- Doğrugöz Location in Turkey Doğrugöz Doğrugöz (Turkey Central Anatolia)
- Coordinates: 38°21′N 31°27′E﻿ / ﻿38.350°N 31.450°E
- Country: Turkey
- Province: Konya
- District: Akşehir
- Elevation: 1,000 m (3,300 ft)
- Population (2022): 3,306
- Time zone: UTC+3 (TRT)
- Area code: 0332

= Doğrugöz =

Doğrugöz (formerly Eğrigöz) is a neighbourhood of the municipality and district of Akşehir, Konya Province, Turkey. Its population is 3,306 (2022). Before the 2013 reorganisation, it was a town (belde).

== Geography ==

The town is 5 km at the east of Akşehir. It is situated between a mountain range and a partially dried up lake. It is about 3.5 km north east of Sultan Mountains and 14 km south of Lake Akşehir.

== History ==
The vicinity of the town was probably inhabited during the Roman Empire era. Beginning by the Turkish domination in the 12th century, a han (a type of caravanserai) was built in the present location of the town.

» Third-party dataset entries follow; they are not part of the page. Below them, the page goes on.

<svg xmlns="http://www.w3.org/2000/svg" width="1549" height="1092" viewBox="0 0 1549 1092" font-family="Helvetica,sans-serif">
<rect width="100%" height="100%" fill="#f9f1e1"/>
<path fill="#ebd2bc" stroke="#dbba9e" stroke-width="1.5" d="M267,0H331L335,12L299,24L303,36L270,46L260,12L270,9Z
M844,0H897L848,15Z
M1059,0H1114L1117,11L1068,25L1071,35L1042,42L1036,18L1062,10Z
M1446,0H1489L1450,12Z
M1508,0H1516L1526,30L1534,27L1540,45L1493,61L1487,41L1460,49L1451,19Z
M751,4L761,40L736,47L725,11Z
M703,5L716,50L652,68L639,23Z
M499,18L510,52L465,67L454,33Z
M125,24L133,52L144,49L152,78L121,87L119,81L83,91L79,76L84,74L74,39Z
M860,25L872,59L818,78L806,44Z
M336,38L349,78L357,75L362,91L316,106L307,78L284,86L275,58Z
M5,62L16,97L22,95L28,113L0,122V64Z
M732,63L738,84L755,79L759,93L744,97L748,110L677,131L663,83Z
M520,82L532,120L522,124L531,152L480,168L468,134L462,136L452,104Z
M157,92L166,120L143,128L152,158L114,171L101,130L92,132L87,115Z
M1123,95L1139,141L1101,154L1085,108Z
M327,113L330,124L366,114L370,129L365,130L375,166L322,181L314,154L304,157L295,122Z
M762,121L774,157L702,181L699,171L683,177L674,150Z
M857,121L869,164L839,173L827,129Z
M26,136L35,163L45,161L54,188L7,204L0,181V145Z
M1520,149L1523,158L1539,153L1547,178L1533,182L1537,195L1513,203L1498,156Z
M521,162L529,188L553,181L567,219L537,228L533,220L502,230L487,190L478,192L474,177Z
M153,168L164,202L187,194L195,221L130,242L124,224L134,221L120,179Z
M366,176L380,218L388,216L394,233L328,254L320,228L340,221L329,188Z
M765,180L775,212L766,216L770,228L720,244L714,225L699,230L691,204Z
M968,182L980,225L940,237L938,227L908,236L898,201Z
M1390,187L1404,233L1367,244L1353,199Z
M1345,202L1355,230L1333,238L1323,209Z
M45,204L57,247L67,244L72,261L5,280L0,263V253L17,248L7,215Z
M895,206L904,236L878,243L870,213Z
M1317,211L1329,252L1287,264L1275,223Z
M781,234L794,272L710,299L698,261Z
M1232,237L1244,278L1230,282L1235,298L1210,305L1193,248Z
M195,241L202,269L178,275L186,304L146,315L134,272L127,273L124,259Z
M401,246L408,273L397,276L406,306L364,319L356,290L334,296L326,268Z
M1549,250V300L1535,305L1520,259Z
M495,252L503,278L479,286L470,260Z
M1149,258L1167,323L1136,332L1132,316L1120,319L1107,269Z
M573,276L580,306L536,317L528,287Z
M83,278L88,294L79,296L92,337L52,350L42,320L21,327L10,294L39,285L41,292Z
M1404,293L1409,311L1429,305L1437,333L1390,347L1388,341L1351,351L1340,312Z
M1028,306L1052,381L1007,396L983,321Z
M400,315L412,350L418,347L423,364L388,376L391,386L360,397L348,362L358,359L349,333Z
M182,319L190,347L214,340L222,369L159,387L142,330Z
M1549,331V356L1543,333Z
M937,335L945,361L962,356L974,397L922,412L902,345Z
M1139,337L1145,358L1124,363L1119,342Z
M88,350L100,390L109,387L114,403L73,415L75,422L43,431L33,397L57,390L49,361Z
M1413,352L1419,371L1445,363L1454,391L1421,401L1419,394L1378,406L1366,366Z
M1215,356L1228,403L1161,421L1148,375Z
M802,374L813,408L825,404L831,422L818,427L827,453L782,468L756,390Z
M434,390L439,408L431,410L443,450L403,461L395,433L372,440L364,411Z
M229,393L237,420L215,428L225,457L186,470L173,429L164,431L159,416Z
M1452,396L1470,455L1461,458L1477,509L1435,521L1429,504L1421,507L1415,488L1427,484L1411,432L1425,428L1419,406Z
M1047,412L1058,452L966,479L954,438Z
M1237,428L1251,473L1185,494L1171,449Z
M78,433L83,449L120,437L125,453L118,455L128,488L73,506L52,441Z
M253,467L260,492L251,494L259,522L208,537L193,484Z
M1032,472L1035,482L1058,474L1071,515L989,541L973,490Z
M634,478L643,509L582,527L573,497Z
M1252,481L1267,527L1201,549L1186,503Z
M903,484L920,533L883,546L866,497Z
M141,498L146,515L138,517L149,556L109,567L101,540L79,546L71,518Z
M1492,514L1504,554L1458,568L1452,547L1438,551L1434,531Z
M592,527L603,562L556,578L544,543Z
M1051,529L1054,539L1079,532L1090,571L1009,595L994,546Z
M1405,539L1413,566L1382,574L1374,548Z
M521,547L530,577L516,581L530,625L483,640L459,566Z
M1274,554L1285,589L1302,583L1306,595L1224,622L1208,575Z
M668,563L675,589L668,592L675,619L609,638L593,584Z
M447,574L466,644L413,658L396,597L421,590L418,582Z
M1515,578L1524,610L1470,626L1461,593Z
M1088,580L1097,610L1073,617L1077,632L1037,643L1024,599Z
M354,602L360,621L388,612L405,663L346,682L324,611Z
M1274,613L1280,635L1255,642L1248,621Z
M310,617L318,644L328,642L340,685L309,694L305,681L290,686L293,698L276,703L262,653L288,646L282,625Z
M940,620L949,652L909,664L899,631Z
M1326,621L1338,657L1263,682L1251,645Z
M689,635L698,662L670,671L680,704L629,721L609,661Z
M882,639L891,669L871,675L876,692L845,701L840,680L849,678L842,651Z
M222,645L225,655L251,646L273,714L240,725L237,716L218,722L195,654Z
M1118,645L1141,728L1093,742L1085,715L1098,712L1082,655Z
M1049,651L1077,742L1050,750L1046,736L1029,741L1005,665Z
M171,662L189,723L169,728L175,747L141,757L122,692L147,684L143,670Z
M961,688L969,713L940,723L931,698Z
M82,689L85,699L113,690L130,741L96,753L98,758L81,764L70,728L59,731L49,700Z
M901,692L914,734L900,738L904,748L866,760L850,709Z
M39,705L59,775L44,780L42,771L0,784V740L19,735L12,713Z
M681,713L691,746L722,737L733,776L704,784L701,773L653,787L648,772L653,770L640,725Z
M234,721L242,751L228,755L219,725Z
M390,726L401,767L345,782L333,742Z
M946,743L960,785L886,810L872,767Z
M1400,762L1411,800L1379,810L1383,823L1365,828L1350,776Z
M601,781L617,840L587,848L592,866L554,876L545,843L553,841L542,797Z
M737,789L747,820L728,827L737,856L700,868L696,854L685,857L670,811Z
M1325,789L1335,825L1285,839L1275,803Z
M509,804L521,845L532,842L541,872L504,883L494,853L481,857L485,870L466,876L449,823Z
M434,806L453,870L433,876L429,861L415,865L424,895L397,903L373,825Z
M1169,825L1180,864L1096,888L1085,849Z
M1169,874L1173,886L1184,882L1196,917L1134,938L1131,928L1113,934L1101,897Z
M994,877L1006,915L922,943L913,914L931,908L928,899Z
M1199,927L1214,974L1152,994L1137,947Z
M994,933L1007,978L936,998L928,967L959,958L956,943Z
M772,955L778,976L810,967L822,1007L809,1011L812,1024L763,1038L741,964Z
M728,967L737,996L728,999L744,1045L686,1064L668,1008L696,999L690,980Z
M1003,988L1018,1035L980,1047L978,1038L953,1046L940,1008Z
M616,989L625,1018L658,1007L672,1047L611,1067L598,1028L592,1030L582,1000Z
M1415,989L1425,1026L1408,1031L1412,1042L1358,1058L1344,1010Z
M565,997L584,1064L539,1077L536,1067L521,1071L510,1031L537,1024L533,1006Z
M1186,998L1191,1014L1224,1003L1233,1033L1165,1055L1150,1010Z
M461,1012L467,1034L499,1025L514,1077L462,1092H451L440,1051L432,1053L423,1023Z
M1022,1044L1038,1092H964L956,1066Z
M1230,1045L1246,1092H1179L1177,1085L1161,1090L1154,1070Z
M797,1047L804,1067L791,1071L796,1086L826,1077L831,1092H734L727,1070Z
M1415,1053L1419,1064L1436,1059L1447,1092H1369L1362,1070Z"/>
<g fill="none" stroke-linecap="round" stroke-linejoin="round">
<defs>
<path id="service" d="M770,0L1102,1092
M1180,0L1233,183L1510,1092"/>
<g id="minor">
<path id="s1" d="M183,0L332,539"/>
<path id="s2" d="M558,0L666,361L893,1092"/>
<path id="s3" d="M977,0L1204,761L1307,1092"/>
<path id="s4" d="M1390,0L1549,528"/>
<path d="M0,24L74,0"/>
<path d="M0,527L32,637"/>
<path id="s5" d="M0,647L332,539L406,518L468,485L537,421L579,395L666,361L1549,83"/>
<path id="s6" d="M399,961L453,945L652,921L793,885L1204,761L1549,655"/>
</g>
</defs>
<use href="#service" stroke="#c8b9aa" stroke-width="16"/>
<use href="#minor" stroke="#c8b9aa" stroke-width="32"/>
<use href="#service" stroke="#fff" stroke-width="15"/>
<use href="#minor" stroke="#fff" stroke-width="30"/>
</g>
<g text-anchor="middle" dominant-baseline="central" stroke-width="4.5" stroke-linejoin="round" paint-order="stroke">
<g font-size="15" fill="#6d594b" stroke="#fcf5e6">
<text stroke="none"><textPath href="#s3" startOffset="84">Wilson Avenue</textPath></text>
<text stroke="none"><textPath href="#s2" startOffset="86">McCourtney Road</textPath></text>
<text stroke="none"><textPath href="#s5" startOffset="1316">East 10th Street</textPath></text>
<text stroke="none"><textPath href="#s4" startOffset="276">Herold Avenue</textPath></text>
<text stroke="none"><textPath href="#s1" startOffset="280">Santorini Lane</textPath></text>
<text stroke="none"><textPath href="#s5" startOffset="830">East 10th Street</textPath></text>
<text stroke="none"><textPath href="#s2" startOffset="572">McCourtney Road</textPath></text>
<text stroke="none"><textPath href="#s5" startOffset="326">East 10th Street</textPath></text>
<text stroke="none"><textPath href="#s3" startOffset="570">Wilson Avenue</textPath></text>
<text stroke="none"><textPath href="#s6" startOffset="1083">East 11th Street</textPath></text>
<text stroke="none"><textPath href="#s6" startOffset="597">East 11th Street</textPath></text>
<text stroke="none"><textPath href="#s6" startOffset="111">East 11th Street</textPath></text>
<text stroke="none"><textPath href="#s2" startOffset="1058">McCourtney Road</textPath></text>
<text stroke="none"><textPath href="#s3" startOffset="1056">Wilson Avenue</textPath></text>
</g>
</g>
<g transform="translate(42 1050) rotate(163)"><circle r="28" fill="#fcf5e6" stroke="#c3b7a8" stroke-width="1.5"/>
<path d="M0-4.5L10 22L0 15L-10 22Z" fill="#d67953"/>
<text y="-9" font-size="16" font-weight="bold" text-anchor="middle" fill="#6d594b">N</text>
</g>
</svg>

First inhabitant of the town was a certain Ali Baba who was responsible in running the han. Soon a village was established. The earliest names of the village were Eğriöz and Eğrigöz. After the event of Cimri (attempted coup) in 1277 the population of the village increased by the newcomers.

The village was declared township in 1959 and the town was renamed as Doğrugöz in 1983.

== Economy ==
Most of the town's agricultural area is composed of fruit orchards. The most important crops are cherries and sour cherries.